━━━━━ Task data ━━━━━

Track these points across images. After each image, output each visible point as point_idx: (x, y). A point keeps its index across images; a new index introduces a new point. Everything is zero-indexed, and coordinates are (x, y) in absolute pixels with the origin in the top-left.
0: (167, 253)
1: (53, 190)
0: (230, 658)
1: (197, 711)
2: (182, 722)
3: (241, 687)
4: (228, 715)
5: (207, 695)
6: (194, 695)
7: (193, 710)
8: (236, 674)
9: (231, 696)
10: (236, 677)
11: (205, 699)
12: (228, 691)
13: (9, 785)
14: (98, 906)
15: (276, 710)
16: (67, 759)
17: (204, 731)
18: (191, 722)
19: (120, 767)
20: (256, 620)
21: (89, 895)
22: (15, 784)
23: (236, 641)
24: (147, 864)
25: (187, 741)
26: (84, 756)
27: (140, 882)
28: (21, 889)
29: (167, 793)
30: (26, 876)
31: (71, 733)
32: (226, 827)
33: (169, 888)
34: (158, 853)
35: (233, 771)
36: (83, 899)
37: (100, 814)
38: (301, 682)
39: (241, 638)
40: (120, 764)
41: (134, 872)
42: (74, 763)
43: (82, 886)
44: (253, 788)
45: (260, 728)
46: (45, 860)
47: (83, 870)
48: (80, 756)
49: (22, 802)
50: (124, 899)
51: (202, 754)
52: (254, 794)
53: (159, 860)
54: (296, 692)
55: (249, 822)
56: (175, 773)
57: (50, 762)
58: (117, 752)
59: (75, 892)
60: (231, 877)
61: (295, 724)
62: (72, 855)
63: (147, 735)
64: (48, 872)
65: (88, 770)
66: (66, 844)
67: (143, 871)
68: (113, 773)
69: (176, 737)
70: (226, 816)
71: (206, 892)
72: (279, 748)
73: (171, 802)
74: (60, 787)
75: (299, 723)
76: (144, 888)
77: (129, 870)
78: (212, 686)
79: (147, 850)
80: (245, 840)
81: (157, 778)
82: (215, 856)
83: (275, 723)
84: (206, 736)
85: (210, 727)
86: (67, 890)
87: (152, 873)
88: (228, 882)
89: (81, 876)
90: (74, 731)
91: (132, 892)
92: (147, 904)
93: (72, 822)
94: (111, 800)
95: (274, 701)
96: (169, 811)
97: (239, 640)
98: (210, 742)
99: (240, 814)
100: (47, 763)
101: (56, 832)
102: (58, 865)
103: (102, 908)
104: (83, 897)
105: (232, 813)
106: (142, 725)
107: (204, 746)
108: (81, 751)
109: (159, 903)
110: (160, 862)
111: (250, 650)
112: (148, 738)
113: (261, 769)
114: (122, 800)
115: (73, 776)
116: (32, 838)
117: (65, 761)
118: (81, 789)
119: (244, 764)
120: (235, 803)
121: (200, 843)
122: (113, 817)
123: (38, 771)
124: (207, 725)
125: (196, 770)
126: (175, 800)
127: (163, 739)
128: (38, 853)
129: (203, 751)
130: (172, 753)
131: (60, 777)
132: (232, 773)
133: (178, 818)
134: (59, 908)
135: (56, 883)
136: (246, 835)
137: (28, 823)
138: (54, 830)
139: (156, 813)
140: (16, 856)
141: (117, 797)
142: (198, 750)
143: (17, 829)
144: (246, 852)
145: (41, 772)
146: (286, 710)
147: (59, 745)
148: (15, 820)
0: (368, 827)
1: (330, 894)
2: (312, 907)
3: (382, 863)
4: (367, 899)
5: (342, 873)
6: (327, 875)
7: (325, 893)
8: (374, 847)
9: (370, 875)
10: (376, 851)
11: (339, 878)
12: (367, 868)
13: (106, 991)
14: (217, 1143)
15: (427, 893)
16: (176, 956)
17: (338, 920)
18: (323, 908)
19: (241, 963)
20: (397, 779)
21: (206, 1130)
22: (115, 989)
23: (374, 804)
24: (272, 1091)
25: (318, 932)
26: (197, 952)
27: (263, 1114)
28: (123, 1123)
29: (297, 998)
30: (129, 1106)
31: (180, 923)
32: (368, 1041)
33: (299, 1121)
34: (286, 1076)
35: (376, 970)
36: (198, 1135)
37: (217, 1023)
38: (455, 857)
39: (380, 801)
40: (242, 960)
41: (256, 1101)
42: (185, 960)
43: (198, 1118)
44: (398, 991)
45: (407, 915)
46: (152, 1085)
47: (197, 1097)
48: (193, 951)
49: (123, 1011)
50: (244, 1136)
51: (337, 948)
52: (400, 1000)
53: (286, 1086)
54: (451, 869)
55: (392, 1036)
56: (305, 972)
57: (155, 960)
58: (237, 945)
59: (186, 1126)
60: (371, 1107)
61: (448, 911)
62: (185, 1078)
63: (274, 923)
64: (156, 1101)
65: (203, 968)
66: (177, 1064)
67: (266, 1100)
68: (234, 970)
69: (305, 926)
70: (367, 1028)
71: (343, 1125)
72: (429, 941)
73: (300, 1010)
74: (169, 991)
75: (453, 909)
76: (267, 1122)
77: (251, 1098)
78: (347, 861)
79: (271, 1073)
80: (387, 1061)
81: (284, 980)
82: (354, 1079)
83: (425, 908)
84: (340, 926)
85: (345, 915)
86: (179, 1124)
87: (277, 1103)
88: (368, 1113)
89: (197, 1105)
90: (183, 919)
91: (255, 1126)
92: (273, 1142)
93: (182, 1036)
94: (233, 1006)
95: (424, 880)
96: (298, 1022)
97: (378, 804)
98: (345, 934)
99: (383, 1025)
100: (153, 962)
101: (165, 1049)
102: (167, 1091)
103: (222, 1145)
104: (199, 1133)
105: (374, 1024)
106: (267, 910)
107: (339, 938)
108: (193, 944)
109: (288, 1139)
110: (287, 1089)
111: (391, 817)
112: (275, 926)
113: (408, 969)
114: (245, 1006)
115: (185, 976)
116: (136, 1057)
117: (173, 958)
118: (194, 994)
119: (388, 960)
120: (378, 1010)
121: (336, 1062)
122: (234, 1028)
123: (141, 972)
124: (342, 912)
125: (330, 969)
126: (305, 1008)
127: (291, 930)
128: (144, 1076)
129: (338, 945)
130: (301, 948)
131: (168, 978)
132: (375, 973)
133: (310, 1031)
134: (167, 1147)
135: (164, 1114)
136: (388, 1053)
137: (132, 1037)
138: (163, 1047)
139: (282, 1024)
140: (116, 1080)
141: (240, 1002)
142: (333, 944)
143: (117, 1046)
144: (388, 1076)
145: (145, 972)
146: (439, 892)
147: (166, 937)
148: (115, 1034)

━━━━━

Task statement:
Give again, word for word, every line of the listing above from the one with "130: (172, 753)" to the one with "147: (59, 745)", both inclusive, and nothing beyond them.

Written solution:
130: (172, 753)
131: (60, 777)
132: (232, 773)
133: (178, 818)
134: (59, 908)
135: (56, 883)
136: (246, 835)
137: (28, 823)
138: (54, 830)
139: (156, 813)
140: (16, 856)
141: (117, 797)
142: (198, 750)
143: (17, 829)
144: (246, 852)
145: (41, 772)
146: (286, 710)
147: (59, 745)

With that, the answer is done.